• TASK OBJECTIVE: Transcribe all the data below exactly, leaving its pictures out.

• MATERIAL FOR THIS TASK:

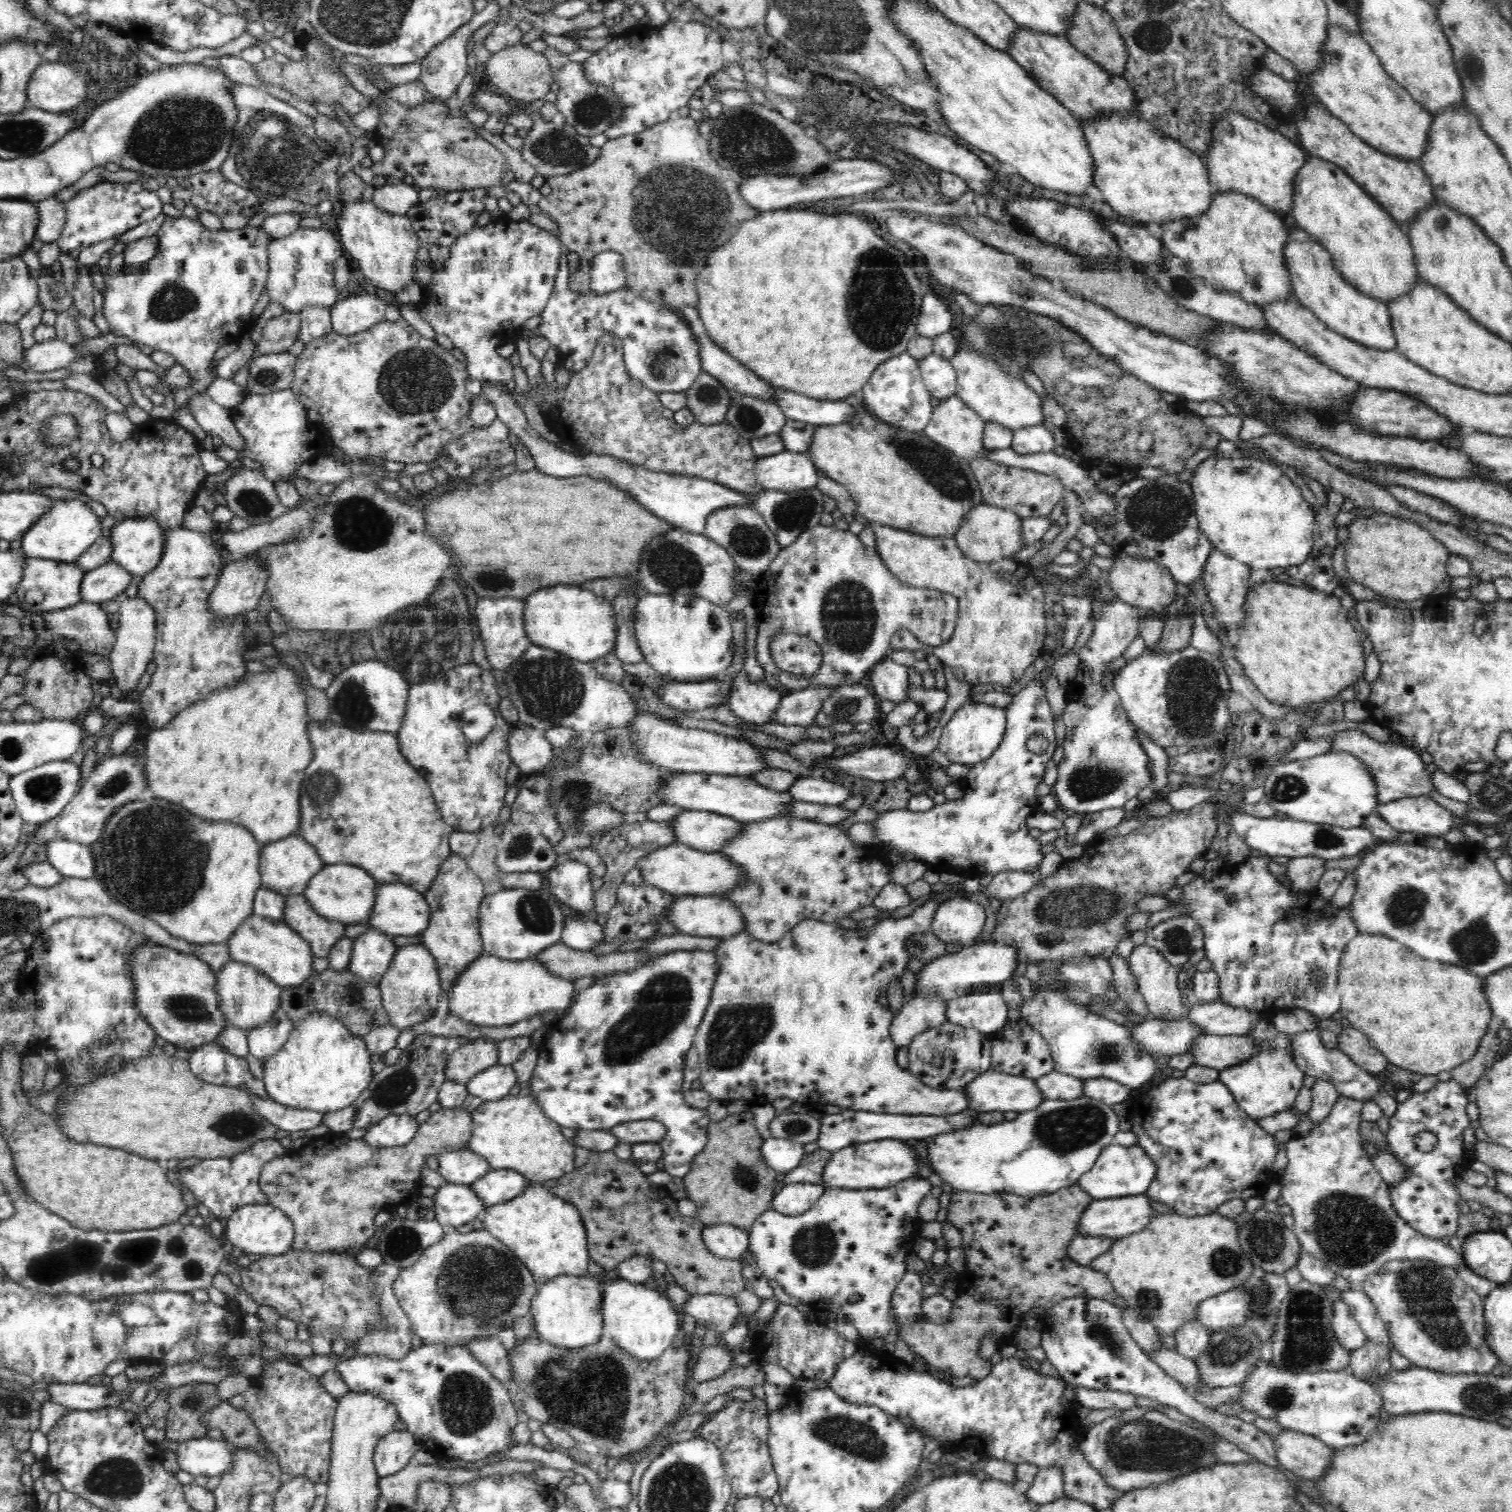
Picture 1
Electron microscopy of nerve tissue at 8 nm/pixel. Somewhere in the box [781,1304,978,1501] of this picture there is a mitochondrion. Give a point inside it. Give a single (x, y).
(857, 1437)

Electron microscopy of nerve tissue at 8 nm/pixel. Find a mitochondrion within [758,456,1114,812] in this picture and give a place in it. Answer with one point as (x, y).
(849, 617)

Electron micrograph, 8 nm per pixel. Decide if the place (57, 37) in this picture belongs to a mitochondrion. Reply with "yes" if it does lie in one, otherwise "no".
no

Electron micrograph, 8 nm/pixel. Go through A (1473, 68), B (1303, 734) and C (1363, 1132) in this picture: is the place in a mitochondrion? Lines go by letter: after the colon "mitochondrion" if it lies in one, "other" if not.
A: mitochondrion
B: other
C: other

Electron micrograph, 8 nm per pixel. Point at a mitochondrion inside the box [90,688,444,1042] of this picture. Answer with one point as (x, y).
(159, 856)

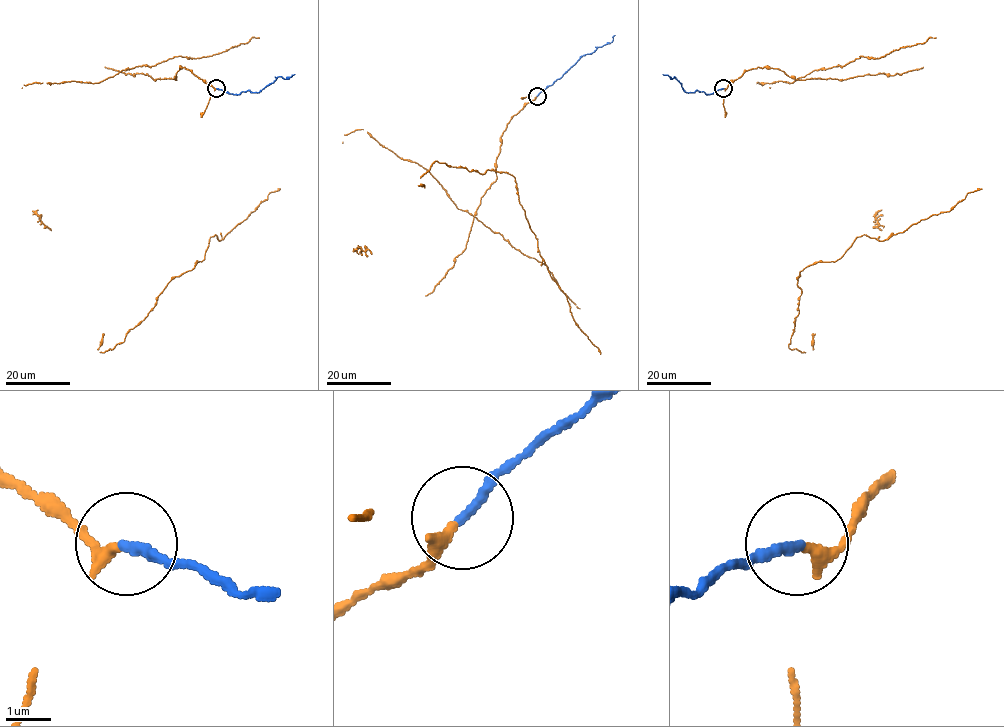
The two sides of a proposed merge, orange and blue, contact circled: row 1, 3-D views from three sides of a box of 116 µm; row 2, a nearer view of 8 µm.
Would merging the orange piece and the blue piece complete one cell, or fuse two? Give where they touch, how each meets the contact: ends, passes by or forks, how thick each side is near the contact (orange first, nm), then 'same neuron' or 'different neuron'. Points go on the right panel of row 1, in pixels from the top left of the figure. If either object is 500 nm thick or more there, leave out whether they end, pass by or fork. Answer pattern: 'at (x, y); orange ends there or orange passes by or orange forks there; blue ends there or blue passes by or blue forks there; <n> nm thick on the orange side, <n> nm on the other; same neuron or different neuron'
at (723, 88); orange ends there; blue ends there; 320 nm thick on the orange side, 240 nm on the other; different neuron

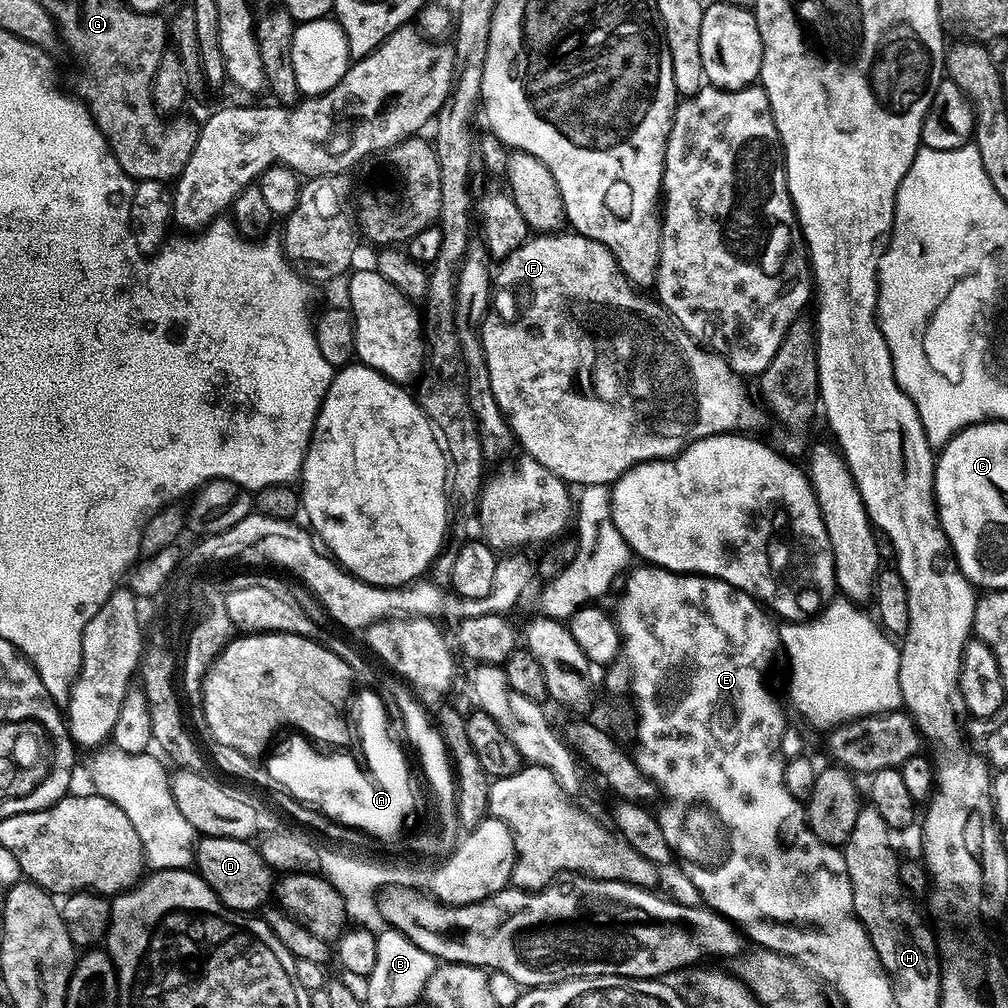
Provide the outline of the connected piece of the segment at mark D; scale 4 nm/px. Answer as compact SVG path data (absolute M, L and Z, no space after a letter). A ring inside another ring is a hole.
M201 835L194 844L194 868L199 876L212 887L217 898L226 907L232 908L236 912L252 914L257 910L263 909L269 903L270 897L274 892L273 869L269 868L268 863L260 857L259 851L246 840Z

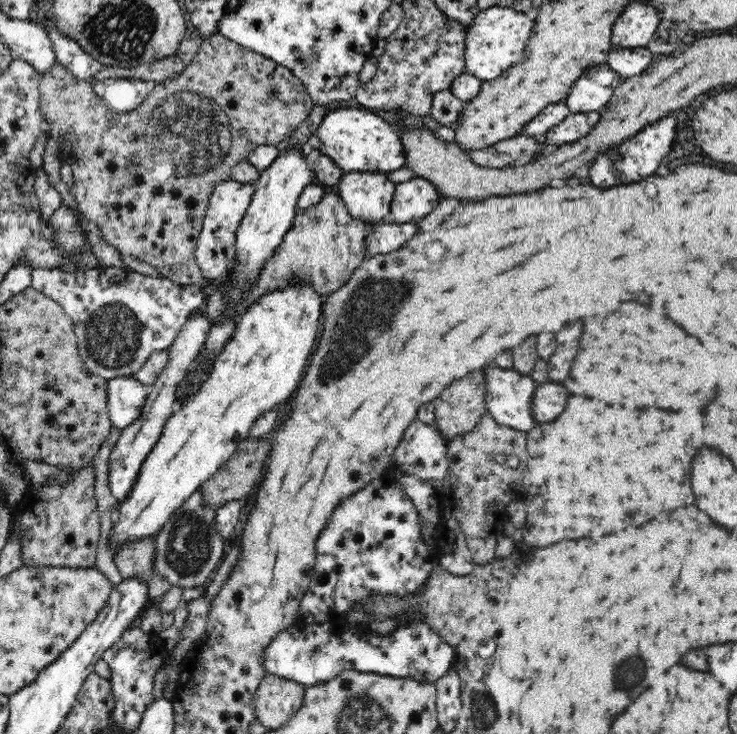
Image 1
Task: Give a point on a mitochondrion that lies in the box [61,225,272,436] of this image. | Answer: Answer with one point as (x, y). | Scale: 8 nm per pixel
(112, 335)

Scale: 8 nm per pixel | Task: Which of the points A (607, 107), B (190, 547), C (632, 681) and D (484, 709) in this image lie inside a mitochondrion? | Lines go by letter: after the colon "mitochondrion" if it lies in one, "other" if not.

• RESULT OF THIS TASK:
Picture 1
Electron microscopy of nerve tissue at 8 nm/pixel. Somewhere in the box [781,1304,978,1501] of this picture there is a mitochondrion. Give a point inside it. Give a single (x, y).
(857, 1437)

Electron microscopy of nerve tissue at 8 nm/pixel. Find a mitochondrion within [758,456,1114,812] in this picture and give a place in it. Answer with one point as (x, y).
(849, 617)

Electron micrograph, 8 nm per pixel. Decide if the place (57, 37) in this picture belongs to a mitochondrion. Reply with "yes" if it does lie in one, otherwise "no".
no

Electron micrograph, 8 nm/pixel. Go through A (1473, 68), B (1303, 734) and C (1363, 1132) in this picture: is the place in a mitochondrion? Lines go by letter: after the colon "mitochondrion" if it lies in one, "other" if not.
A: mitochondrion
B: other
C: other

Electron micrograph, 8 nm per pixel. Point at a mitochondrion inside the box [90,688,444,1042] of this picture. Answer with one point as (x, y).
(159, 856)

The two sides of a proposed merge, orange and blue, contact circled: row 1, 3-D views from three sides of a box of 116 µm; row 2, a nearer view of 8 µm.
Would merging the orange piece and the blue piece complete one cell, or fuse two? Give where they touch, how each meets the contact: ends, passes by or forks, how thick each side is near the contact (orange first, nm), then 'same neuron' or 'different neuron'. Points go on the right panel of row 1, in pixels from the top left of the figure. If either object is 500 nm thick or more there, leave out whether they end, pass by or fork. Answer pattern: 'at (x, y); orange ends there or orange passes by or orange forks there; blue ends there or blue passes by or blue forks there; <n> nm thick on the orange side, <n> nm on the other; same neuron or different neuron'
at (723, 88); orange ends there; blue ends there; 320 nm thick on the orange side, 240 nm on the other; different neuron

Provide the outline of the connected piece of the segment at mark D; scale 4 nm/px. Answer as compact SVG path data (absolute M, L and Z, no space after a letter). A ring inside another ring is a hole.
M201 835L194 844L194 868L199 876L212 887L217 898L226 907L232 908L236 912L252 914L257 910L263 909L269 903L270 897L274 892L273 869L269 868L268 863L260 857L259 851L246 840Z

Image 1
Task: Give a point on a mitochondrion that lies in the box [61,225,272,436] of this image. | Answer: Answer with one point as (x, y). | Scale: 8 nm per pixel
(112, 335)

Scale: 8 nm per pixel | Task: Which of the points A (607, 107), B (190, 547), C (632, 681) and D (484, 709) in this image lie inside a mitochondrion? | Lines go by letter: after the colon "mitochondrion" if it lies in one, "other" if not.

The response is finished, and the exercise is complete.